WHAT YOU HAVE TO DO: Repeat verbatim, and only, the lines of the data below, beginning at the line that contains "index mcp: (480, 323)" and stopping after the line that contains "thumb cmc: (532, 334)".

[Images with localized body landmarks]
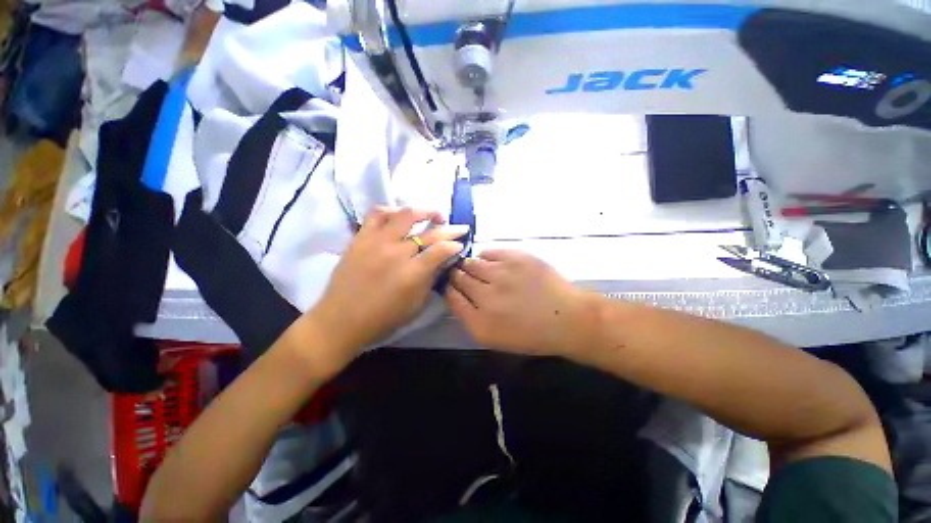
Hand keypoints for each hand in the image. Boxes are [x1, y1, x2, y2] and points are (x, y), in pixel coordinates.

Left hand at [308, 207, 465, 365]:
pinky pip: (377, 214)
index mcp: (412, 274)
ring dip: (424, 211)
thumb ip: (431, 280)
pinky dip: (393, 210)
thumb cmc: (383, 319)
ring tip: (433, 215)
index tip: (460, 244)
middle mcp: (397, 252)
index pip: (441, 250)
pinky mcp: (361, 237)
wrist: (341, 320)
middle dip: (449, 228)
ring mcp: (377, 241)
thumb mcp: (416, 305)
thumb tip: (442, 260)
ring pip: (405, 215)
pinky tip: (400, 216)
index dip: (455, 245)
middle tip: (459, 227)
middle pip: (429, 232)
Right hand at [446, 250, 594, 356]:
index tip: (450, 284)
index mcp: (480, 323)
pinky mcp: (516, 258)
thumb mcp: (496, 338)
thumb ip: (471, 318)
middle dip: (456, 275)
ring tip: (477, 268)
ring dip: (470, 265)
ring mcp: (502, 275)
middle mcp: (487, 297)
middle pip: (459, 278)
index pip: (451, 297)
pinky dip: (485, 257)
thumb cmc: (532, 334)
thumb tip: (456, 293)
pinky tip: (491, 262)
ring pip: (472, 263)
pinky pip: (488, 252)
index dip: (448, 288)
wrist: (568, 319)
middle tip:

ANSWER SECTION:
index mcp: (480, 323)
pinky mcp: (516, 258)
thumb mcp: (496, 338)
thumb ip: (471, 318)
middle dip: (456, 275)
ring tip: (477, 268)
ring dip: (470, 265)
ring mcp: (502, 275)
middle mcp: (487, 297)
middle pip: (459, 278)
index pip: (451, 297)
pinky dip: (485, 257)
thumb cmc: (532, 334)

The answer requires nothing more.